== Gekozen fragment ==
============

In deze context verwijst “communicatiestructuur” niet alleen naar het formele organigram, maar vooral naar de feitelijke communicatiepatronen binnen de organisatie. Die communicatiestructuur beïnvloedt in belangrijke mate het ontwerp van “het systeem”.

Het boek stelt een specifieke aanpak voor om teams samen te stellen die op één lijn zitten met de gewenste architectuur: “het omgekeerde Conway manoeuvre”. Dat wordt al toegepast in bepaalde industriële sectoren maar Skelton en Pais hebben een systematische aanpak ontwikkeld die bekend staat als “Team Topologies”.

Vier Team Topologies

De auteurs stellen vier archetypische teams voor: stream-aligned, platform, enabling, en complicated subsystem.

  • Stream aligned: een team dat is afgestemd op de hoofdstroom van de bedrijfsverandering, met een cross-functionele vaardighedenmix en het vermogen om significante bijdrages te leveren zonder te wachten op een ander team.
  • Platform: een team dat werkt aan het onderliggende platform dat stroom-gebonden teams steunt bij de oplevering. Het platform vereenvoudigt anderszins complexe technologie en beperkt de cognitieve belasting voor teams die het gebruiken.
  • Enabling: een team dat andere teams helpt bij het overnemen en aanpassen van software als onderdeel van een overgangs- of leerperiode.
  • Complicated subsystem: een team met een speciale opdracht voor een subsysteem dat te gecompliceerd is om door een normaal stream- of platformteam behandeld te worden. Optioneel en alleen te gebruiken als het echt nodig is.

Deze vier teamtypes zouden voldoende moeten zijn voor de overgrote meerderheid van organisaties die software ontwikkelen. De auteurs benadrukken wel het belang van deze drie effectieve interactiemodi om de communicatie tussen teams te vergemakkelijken.

============

== Aangeleverde gegevens ==
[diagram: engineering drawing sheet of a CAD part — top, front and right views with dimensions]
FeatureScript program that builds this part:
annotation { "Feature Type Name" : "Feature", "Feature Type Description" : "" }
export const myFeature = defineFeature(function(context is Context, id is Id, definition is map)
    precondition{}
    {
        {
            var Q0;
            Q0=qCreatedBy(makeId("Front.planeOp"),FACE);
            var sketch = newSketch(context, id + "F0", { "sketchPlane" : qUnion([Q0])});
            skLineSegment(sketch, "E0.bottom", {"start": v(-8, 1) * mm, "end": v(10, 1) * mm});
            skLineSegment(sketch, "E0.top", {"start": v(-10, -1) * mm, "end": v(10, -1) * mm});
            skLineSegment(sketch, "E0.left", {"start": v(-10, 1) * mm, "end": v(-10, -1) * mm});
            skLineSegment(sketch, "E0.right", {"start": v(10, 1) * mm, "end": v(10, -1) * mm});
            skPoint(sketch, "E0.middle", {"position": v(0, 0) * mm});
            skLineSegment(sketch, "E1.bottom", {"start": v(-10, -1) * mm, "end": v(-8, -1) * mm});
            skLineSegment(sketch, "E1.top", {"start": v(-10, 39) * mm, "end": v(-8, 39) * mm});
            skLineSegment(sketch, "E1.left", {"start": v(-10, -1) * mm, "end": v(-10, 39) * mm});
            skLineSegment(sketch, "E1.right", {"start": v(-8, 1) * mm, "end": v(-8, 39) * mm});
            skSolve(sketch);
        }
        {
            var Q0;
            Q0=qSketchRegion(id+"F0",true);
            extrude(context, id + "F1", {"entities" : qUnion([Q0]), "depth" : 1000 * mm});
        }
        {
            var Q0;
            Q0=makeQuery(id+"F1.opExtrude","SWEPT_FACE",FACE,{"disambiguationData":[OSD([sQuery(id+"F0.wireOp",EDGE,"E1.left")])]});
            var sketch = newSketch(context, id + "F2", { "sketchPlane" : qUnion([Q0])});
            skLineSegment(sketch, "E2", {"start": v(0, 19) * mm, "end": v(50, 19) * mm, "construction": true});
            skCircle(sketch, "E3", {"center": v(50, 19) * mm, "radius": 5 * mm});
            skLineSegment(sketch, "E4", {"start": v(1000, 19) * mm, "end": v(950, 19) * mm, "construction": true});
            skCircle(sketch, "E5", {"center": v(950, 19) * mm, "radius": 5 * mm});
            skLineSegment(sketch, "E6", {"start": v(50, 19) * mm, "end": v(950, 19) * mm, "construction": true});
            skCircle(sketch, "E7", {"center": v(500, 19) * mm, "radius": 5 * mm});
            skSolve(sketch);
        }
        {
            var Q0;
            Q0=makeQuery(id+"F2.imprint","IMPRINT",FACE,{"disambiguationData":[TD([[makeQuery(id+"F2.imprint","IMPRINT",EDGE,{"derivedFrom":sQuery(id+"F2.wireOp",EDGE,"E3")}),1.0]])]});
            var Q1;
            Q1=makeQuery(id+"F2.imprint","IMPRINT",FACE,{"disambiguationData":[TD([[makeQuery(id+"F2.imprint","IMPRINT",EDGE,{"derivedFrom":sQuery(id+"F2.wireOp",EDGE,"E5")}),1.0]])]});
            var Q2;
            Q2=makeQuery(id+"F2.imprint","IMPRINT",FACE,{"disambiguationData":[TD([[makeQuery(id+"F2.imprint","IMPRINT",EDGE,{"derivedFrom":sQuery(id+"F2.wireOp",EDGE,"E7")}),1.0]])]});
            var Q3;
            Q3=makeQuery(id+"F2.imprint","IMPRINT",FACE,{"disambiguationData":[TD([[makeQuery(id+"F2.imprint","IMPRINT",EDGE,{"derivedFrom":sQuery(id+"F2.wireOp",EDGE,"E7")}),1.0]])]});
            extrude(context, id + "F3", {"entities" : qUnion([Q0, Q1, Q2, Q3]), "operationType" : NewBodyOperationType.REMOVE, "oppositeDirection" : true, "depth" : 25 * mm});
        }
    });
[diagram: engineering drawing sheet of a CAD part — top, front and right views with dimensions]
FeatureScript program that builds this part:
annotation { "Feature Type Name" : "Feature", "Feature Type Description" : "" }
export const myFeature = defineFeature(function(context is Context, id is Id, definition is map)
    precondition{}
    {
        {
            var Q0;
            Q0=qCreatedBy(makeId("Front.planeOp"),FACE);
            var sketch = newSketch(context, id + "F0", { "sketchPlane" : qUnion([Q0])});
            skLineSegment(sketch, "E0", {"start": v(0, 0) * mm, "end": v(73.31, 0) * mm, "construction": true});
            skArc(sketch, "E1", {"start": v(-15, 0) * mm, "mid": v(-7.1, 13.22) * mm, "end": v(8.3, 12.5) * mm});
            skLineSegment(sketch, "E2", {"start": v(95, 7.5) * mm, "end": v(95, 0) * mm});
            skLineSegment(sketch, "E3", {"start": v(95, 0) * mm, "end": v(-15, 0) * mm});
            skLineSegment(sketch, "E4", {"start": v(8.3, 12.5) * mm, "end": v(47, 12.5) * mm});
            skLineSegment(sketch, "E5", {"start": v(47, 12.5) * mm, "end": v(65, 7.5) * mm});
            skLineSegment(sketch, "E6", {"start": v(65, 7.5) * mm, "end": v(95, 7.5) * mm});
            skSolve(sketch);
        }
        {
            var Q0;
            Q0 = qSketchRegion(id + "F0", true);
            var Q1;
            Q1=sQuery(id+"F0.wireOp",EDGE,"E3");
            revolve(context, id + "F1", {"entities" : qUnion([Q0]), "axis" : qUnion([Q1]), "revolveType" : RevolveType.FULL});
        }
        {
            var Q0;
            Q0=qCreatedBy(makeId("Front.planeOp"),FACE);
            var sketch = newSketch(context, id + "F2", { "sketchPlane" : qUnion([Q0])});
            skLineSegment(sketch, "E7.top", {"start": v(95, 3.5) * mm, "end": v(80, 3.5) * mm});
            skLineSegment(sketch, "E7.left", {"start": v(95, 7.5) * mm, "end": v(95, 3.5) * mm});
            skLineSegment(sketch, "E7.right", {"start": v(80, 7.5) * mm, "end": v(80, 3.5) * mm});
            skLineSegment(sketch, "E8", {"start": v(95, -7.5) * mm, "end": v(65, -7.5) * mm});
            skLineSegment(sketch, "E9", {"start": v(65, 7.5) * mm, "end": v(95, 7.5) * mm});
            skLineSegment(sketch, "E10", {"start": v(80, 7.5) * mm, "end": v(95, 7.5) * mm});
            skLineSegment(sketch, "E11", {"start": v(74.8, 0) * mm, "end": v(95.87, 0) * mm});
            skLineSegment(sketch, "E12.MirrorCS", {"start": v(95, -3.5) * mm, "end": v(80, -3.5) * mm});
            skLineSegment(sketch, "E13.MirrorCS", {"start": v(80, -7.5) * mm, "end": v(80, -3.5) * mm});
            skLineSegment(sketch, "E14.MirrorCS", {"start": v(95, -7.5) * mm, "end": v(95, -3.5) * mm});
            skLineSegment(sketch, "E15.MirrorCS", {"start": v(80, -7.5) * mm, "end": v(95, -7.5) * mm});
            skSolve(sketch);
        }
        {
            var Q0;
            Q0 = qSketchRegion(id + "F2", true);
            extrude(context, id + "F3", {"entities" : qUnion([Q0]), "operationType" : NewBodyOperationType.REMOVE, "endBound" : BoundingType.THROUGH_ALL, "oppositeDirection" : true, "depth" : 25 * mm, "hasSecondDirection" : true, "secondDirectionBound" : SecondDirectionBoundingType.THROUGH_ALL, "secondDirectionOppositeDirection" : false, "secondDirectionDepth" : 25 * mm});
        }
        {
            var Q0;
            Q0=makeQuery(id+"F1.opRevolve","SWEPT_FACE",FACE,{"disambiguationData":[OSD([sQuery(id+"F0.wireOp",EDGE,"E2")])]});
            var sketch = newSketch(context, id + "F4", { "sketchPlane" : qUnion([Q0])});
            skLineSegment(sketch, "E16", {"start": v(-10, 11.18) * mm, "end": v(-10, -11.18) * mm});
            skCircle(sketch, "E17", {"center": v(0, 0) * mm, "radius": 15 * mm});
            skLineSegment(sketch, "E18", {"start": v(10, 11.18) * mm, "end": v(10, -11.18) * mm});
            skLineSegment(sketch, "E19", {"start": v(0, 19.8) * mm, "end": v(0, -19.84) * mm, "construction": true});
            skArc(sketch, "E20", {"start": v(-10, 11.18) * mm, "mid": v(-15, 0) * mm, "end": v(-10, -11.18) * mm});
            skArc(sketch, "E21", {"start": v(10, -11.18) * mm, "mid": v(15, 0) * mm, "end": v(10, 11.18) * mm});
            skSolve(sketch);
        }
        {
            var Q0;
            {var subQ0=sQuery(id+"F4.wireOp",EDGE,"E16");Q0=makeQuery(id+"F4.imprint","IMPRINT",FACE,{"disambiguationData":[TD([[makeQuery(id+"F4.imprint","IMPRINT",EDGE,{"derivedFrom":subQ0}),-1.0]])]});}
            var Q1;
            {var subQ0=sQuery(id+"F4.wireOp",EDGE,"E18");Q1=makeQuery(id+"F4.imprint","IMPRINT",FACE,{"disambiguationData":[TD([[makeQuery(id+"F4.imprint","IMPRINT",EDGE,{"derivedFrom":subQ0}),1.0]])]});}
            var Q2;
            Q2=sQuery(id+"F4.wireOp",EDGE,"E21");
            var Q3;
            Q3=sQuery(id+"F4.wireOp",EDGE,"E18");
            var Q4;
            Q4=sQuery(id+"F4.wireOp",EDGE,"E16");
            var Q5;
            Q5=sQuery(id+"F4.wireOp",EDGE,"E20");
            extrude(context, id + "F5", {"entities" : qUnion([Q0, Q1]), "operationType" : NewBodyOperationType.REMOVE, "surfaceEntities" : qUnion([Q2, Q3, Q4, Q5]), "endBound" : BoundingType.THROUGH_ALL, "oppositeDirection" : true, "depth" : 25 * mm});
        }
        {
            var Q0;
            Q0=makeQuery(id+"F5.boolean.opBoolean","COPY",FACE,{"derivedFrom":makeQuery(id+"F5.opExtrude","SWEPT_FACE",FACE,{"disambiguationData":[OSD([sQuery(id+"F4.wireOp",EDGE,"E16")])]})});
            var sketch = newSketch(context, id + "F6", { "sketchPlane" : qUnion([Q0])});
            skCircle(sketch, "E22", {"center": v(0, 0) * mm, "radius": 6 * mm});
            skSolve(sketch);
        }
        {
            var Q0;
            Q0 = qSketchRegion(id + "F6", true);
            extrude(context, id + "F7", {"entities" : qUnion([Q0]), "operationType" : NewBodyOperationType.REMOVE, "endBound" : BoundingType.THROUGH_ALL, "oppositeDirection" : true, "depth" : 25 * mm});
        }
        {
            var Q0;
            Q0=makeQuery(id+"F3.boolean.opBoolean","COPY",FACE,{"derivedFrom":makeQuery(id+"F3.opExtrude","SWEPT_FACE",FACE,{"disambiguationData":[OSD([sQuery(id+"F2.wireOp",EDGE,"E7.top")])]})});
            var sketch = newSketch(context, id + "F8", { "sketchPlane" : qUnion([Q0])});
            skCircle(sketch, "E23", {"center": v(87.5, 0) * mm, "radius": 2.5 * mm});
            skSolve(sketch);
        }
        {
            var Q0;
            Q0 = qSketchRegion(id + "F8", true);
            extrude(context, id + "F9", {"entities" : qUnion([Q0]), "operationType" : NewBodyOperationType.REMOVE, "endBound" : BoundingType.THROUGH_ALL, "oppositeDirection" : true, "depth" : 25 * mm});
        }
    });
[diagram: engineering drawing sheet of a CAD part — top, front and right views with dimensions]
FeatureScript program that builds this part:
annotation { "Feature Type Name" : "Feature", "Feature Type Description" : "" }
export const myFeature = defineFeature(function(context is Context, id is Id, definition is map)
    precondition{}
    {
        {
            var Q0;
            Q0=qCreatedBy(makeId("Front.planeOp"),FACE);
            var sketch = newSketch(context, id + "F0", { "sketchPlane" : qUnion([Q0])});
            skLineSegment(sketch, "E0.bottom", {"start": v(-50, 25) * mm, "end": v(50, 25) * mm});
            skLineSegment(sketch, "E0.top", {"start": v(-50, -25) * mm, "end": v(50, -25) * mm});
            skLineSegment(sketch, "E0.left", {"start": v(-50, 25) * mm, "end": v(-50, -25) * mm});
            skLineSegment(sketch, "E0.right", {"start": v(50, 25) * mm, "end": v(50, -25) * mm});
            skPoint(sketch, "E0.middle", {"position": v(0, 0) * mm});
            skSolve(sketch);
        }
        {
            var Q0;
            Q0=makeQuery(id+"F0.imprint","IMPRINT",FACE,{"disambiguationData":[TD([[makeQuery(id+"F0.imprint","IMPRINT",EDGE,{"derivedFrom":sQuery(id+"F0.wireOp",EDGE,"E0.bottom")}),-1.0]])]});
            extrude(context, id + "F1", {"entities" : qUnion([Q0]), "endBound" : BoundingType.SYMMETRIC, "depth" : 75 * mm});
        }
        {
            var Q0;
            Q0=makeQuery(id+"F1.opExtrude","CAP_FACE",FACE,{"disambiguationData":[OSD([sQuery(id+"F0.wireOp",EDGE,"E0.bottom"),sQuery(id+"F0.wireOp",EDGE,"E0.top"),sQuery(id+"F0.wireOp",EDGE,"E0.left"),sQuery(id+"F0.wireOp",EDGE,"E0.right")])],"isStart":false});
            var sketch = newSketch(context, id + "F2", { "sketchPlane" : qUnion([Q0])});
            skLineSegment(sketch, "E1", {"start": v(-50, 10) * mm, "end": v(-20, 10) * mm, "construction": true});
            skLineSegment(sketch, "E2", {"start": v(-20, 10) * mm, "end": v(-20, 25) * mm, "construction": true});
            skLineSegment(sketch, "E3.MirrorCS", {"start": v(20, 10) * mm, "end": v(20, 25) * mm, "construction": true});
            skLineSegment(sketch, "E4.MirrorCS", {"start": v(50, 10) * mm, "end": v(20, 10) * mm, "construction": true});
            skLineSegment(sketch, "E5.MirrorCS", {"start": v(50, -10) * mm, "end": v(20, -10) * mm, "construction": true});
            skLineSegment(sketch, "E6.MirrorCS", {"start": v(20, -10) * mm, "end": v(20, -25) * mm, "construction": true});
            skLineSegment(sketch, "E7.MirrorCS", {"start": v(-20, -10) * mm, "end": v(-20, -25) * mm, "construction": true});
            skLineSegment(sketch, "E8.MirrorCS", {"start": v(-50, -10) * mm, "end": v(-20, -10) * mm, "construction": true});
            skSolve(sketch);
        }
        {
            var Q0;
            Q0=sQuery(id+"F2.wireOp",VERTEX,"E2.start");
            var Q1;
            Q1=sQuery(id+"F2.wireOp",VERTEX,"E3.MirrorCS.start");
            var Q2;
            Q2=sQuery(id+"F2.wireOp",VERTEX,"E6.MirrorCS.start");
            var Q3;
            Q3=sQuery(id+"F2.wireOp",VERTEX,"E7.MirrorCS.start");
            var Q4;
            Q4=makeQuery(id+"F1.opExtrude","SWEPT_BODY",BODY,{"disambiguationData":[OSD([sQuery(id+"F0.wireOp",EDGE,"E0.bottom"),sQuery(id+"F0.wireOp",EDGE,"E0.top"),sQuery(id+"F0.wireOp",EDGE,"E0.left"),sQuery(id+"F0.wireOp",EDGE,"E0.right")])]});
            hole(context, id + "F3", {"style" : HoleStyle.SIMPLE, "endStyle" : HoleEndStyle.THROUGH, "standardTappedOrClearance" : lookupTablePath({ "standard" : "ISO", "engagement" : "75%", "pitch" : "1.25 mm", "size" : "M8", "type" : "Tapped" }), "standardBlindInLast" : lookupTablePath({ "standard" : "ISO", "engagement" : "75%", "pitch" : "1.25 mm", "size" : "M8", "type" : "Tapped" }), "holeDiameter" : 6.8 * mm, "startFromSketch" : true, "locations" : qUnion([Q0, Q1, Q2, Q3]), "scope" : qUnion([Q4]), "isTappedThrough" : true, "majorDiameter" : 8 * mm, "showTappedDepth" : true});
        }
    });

============

== Opdracht ==
Herhaal het volledige fragment over Team Topologies woord voor woord. De regels hierboven zijn apart materiaal en horen niet bij het fragment.

== Antwoord ==
In deze context verwijst “communicatiestructuur” niet alleen naar het formele organigram, maar vooral naar de feitelijke communicatiepatronen binnen de organisatie. Die communicatiestructuur beïnvloedt in belangrijke mate het ontwerp van “het systeem”.

Het boek stelt een specifieke aanpak voor om teams samen te stellen die op één lijn zitten met de gewenste architectuur: “het omgekeerde Conway manoeuvre”. Dat wordt al toegepast in bepaalde industriële sectoren maar Skelton en Pais hebben een systematische aanpak ontwikkeld die bekend staat als “Team Topologies”.

Vier Team Topologies

De auteurs stellen vier archetypische teams voor: stream-aligned, platform, enabling, en complicated subsystem.

  • Stream aligned: een team dat is afgestemd op de hoofdstroom van de bedrijfsverandering, met een cross-functionele vaardighedenmix en het vermogen om significante bijdrages te leveren zonder te wachten op een ander team.
  • Platform: een team dat werkt aan het onderliggende platform dat stroom-gebonden teams steunt bij de oplevering. Het platform vereenvoudigt anderszins complexe technologie en beperkt de cognitieve belasting voor teams die het gebruiken.
  • Enabling: een team dat andere teams helpt bij het overnemen en aanpassen van software als onderdeel van een overgangs- of leerperiode.
  • Complicated subsystem: een team met een speciale opdracht voor een subsysteem dat te gecompliceerd is om door een normaal stream- of platformteam behandeld te worden. Optioneel en alleen te gebruiken als het echt nodig is.

Deze vier teamtypes zouden voldoende moeten zijn voor de overgrote meerderheid van organisaties die software ontwikkelen. De auteurs benadrukken wel het belang van deze drie effectieve interactiemodi om de communicatie tussen teams te vergemakkelijken.